With Harumafuji’s assault scandal seeing sumo’s name dragged through the mud once again, a new generation of young wrestlers are looking to lift Japan’s ancient national sport out of the muck.
One such wrestler is 24-year-old up-and-comer Daiamami, a 14th-ranked maegashira who is the only shin-nyumaku, or rookie, in the top division at the ongoing Kyushu Grand Sumo Tournament.
Despite logging just four wins against seven losses through his first 11 days in Fukuoka, Daiamami has shown previous promise, winning the juryo division championship in July and, perhaps more impressively, finishing the September tournament with a winning record.
He is one of seven new faces in the top-level makuuchi division in 2017, joining fan favorites Ura and Onosho, who advanced to the fourth-highest ranks of komusubi in Kyushu.

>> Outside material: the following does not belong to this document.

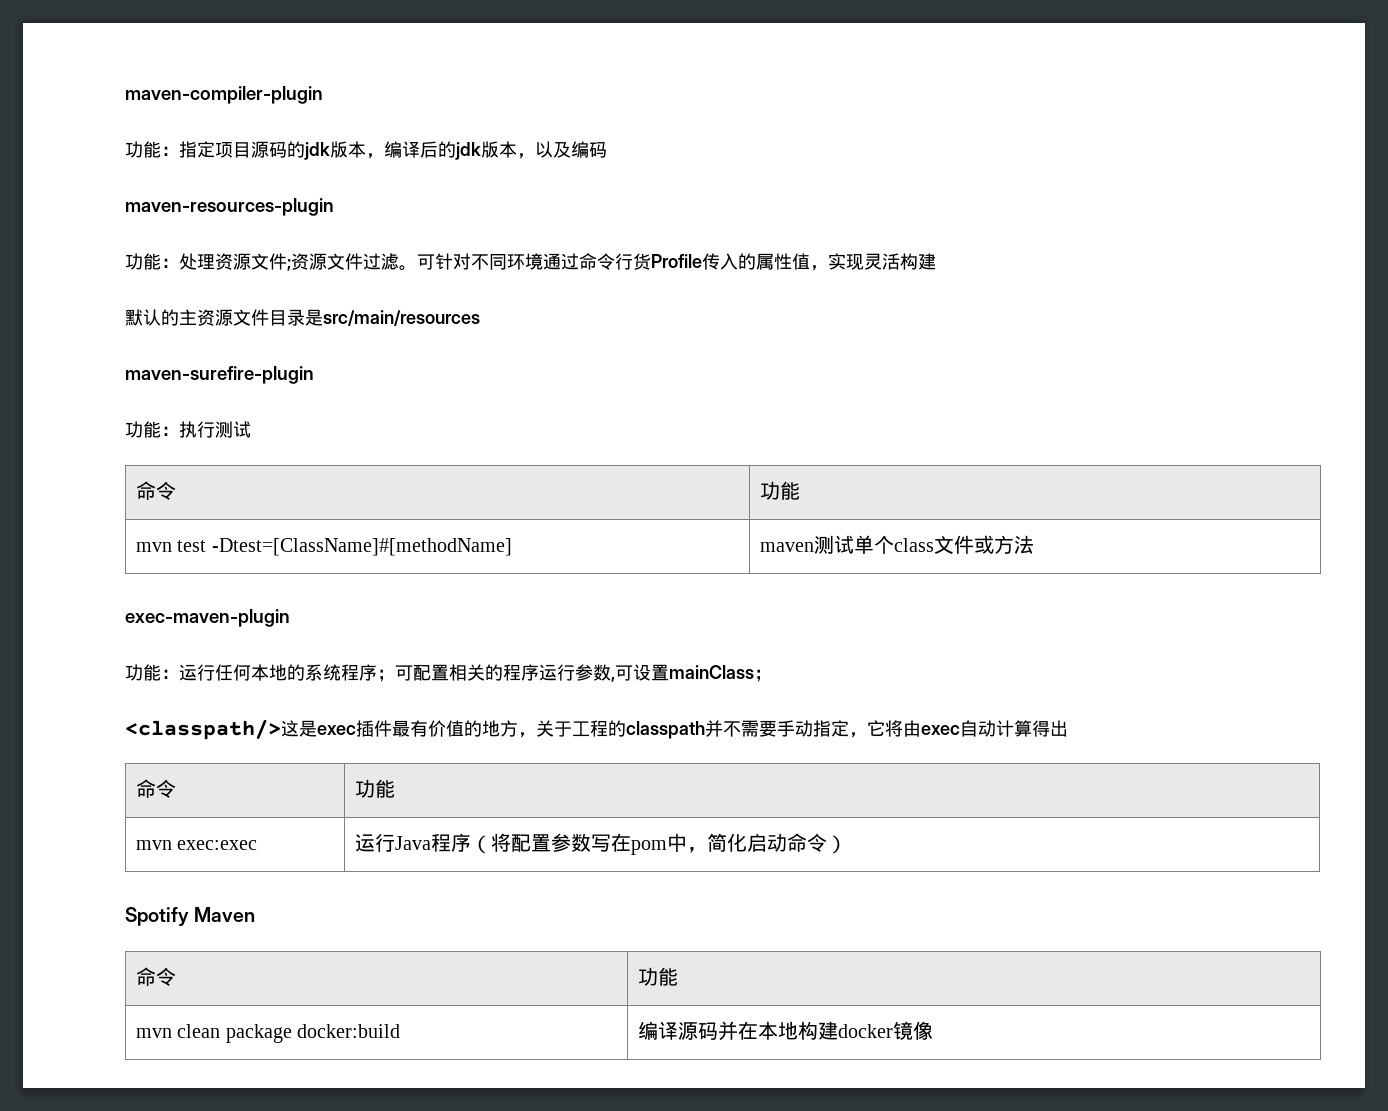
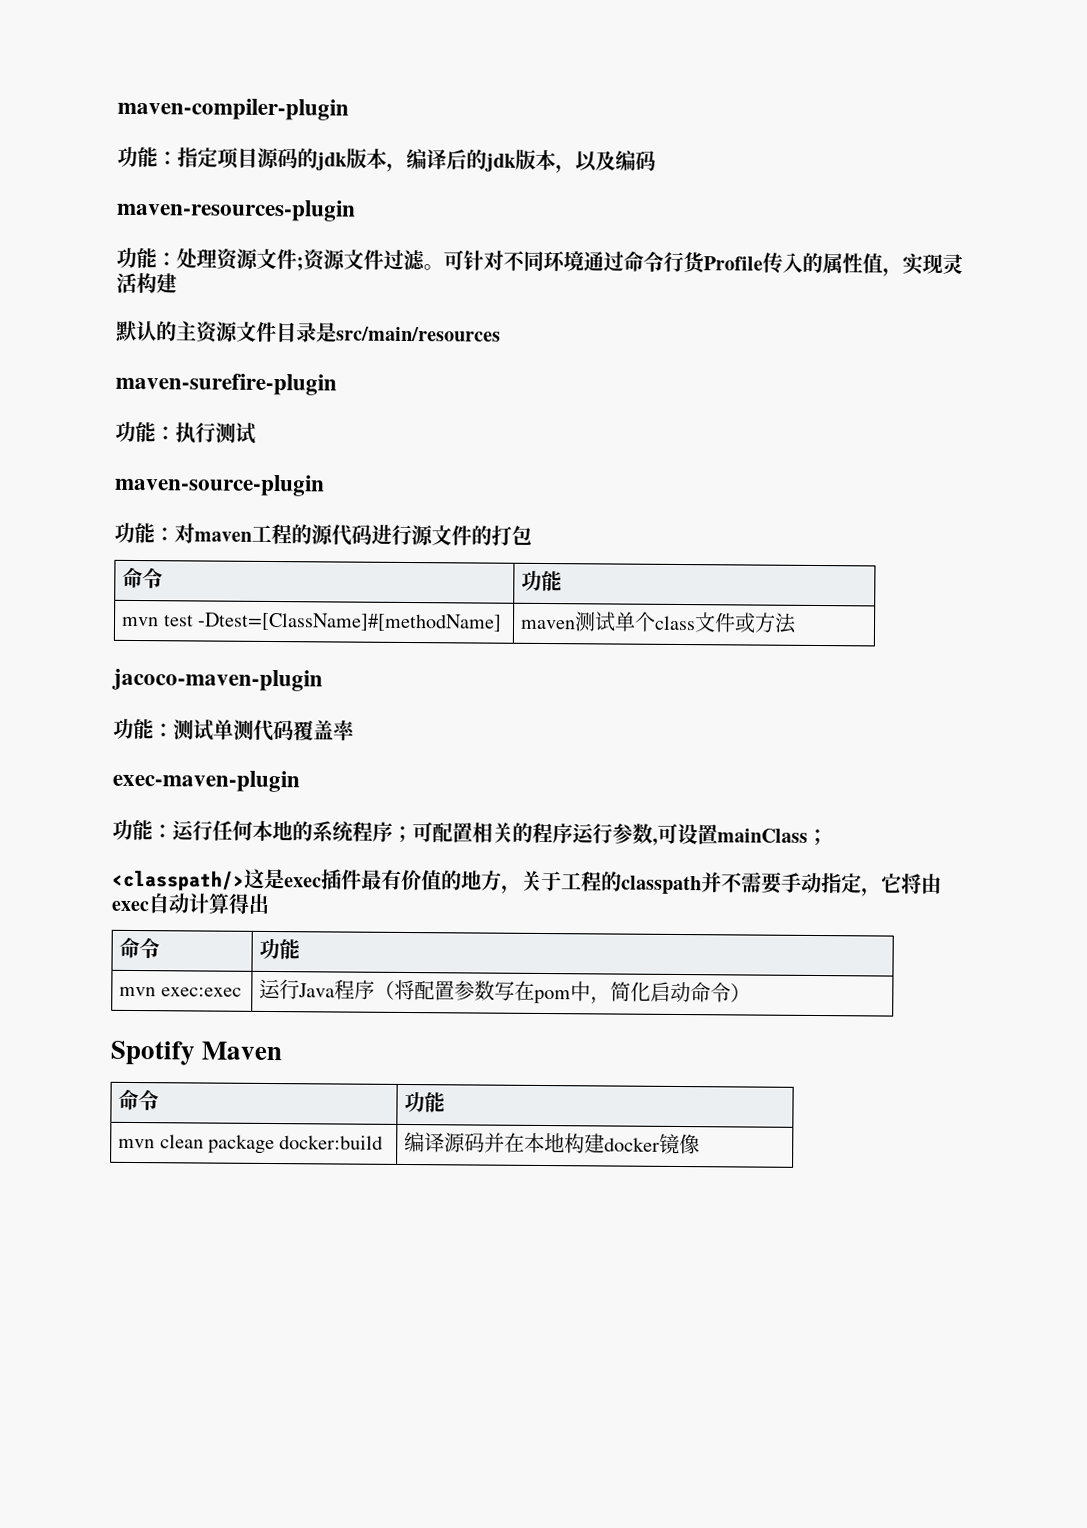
(251, 429) none -> [114,473,325,497] [114,522,532,546] // maven-source-plugin // 功能：对maven工程的源代码进行源文件的打包
(1035, 544) none -> [111,668,323,692] [113,718,355,742] // jacoco-maven-plugin // 功能：测试单测代码覆盖率

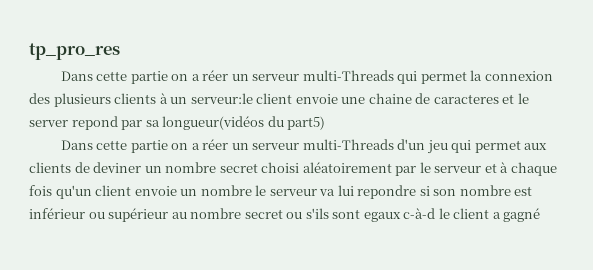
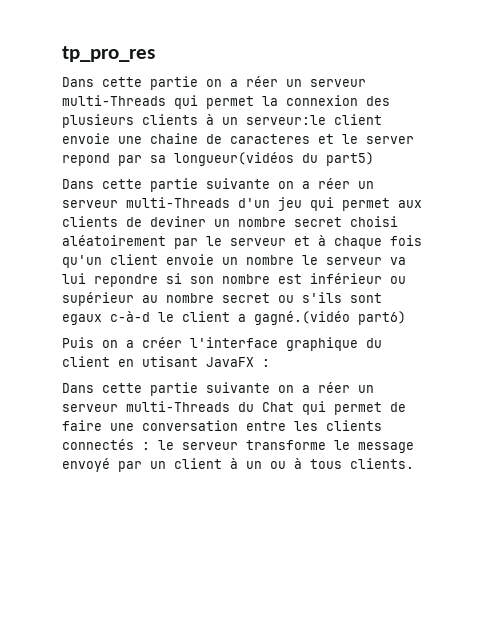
(168, 146) none -> [206,178,270,189] suivante
[503,208,541,222] gagné -> [254,311,406,325] [62,337,382,351] [62,356,270,367] [62,382,374,396] [62,401,406,415] [62,420,382,431] [62,439,414,453] [62,458,414,472] gagné.(vidéo part6) // Puis on a créer l'interface graphique du client en utisant JavaFX : // Dans cette partie suivante on a réer un serveur multi-Threads du Chat qui permet de faire une conversation entre les clients connectés : le serveur transforme le message envoyé par un client à un ou à tous clients.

The Oitekaze stable wrestler Daiamami is the 228th new entry to the elite division since 1989, making this year right around the average of eight promotions per year over the period.

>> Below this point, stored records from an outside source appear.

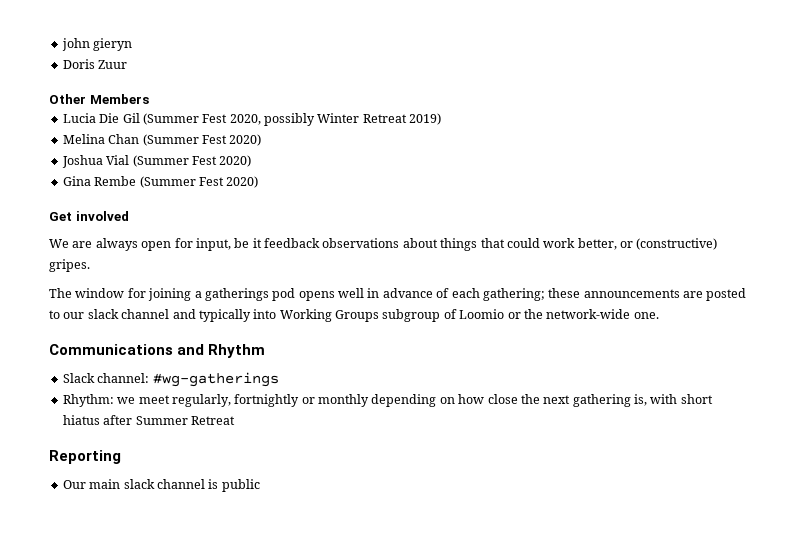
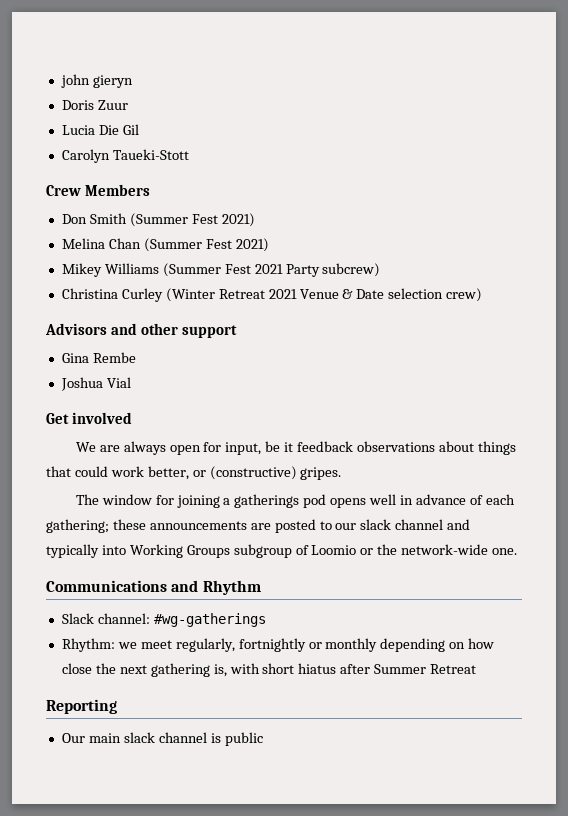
[49,94,149,104] // Other Members -> (128, 105) none
[142,113,442,126] [62,134,262,146] [61,155,252,168] [62,176,259,188] (Summer Fest 2020, possibly Winter Retreat 2019) // Melina Chan (Summer Fest 2020) // Joshua Vial (Summer Fest 2020) // Gina Rembe (Summer Fest 2020) -> [61,149,189,163] [46,184,151,196] [61,213,255,227] [61,238,269,252] [61,263,381,277] [61,288,483,302] [45,323,238,338] [61,352,136,363] [60,377,131,391] // Carolyn Taueki-Stott // Crew Members // Don Smith (Summer Fest 2021) // Melina Chan (Summer Fest 2021) // Mikey Williams (Summer Fest 2021 Party subcrew) // Christina Curley (Winter Retreat 2021 Venue & Date selection crew) // Advisors and other support // Gina Rembe // Joshua Vial

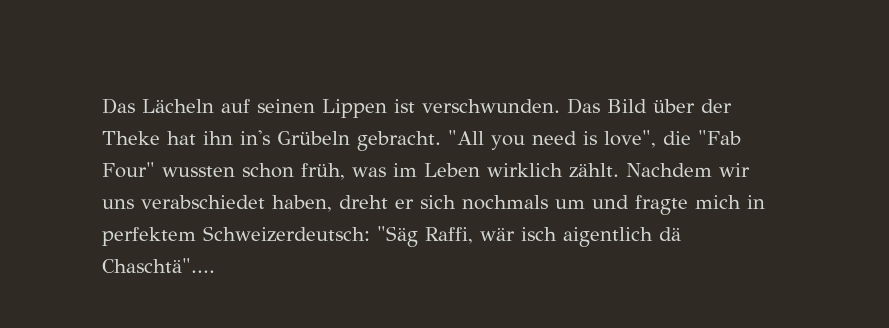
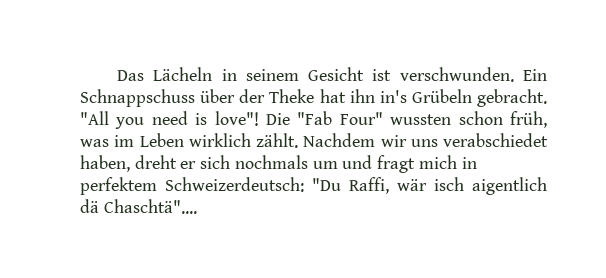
[221,98,647,118] auf seinen Lippen ist verschwunden. Das Bild -> [221,67,547,82] [80,89,195,107] in seinem Gesicht ist verschwunden. Ein Schnappschuss
[604,130,691,148] love", die -> [214,111,290,126] love"! Die
[635,195,688,215] fragte -> [377,155,416,173] fragt
[377,226,418,247] "Säg -> [312,178,341,191] "Du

But it might be that Daiamami is arriving ahead of a new, major influx.
The last time the sport saw upheaval similar to that surrounding the flying fists of Harumafuji, there was a major influx of new blood.

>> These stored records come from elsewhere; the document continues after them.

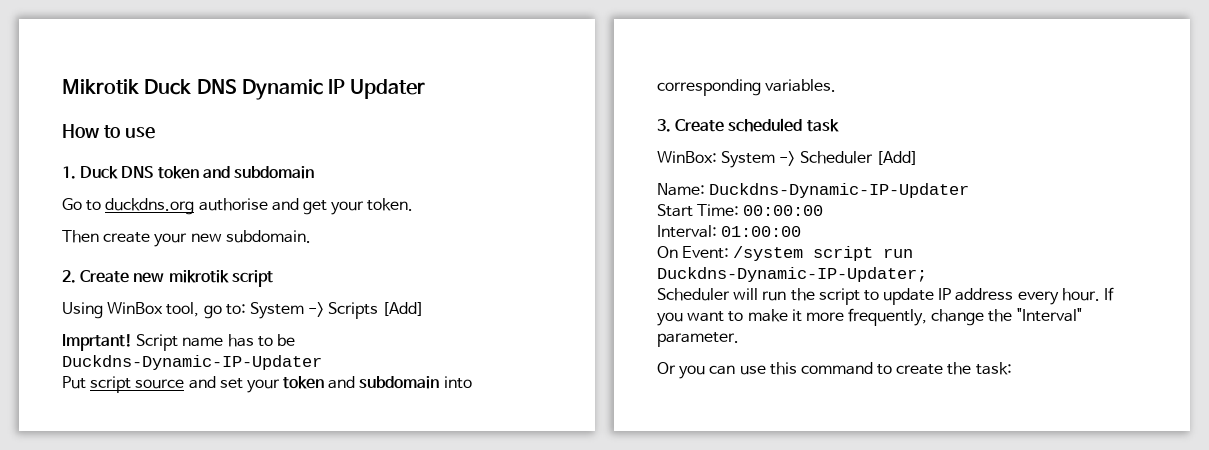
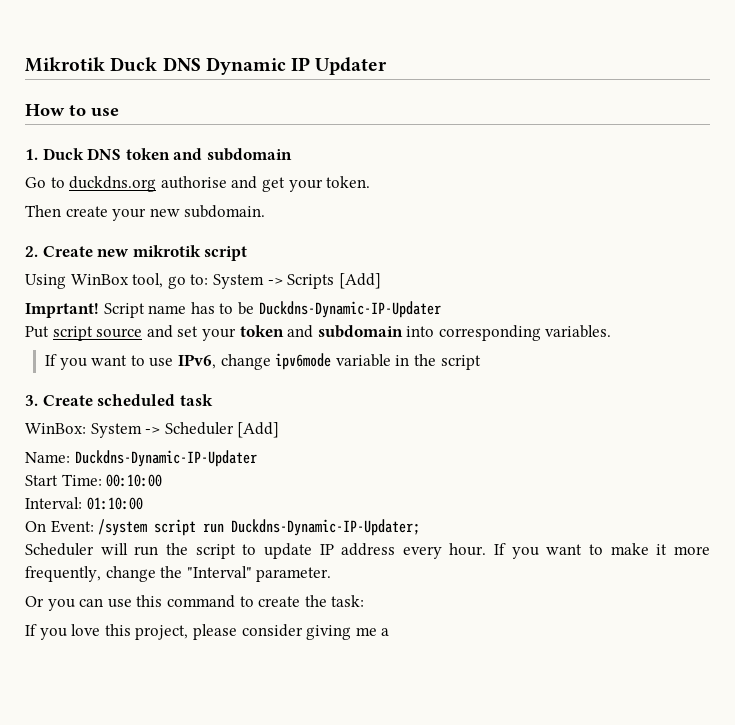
(837, 85) none -> [45,353,481,370] // If you want to use IPv6, change ipv6mode variable in the script
[743,205,824,216] 00:00:00 -> [106,474,163,487] 00:10:00
[721,226,802,237] 01:00:00 -> [86,497,143,510] 01:10:00
(1012, 368) none -> [25,624,390,640] // If you love this project, please consider giving me a

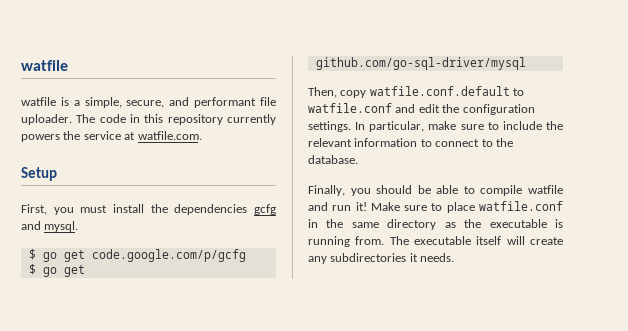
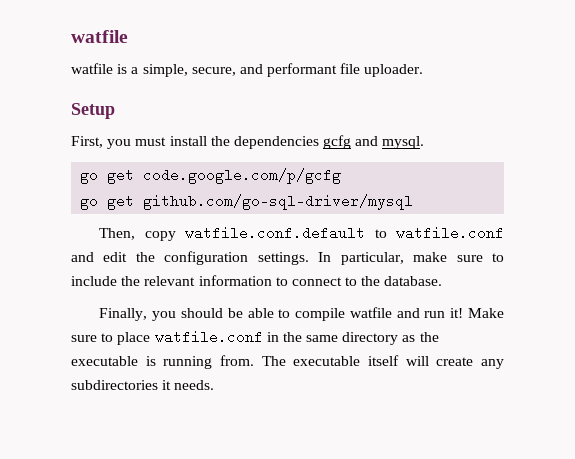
[76,114,276,125] [21,131,202,142] The code in this repository currently powers the service at watfile.com. -> (424, 70) none
[28,249,36,260] $ -> (425, 142) none
[28,264,36,275] $ -> (342, 176) none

After the match-fixing scandal that rocked the sport in 2011 many big-name wrestlers were forced into retirement, and rumors are rife Harumafuji may face the same fate once the facts of the inter-Mongolian brawl are clear.
In 2011, 14 rookies were promoted to fill the mawashi of the departed, and soon there may be a similar generational shift.
For a sport so entrenched in tradition, change is not completely foreign, and it was foreigners who drove one of the biggest shifts seen.
With the debut of the heralded brothers — Wakanohana and Takanohana — in the late 1980s the sport rose to perhaps its peak popularity, but it was the later arrival of foreign faces that took competition to a new level.
Non-Japanese wrestlers like Hawaii’s Akebono and Mongolians Asashoryu and Hakuho took the sport to new heights, and they added to the interest level by coming to Japan and quickly dominating the sport on their rise to yokozuna status.
But while the new foreign influence changed the sport at the top, statistics show that about 10 percent of the post-1989 rookie wrestlers fell out of the makuuchi division after taking part in just one basho.
So with it being a top-heavy sport, sumo can ill afford any more setbacks. And with fewer young people willing to take up the all-encompassing sumo life each year, the Japan Sumo Association faces the dual task of repairing the sport’s image while ensuring a new generation of wrestlers are willing to go all-in.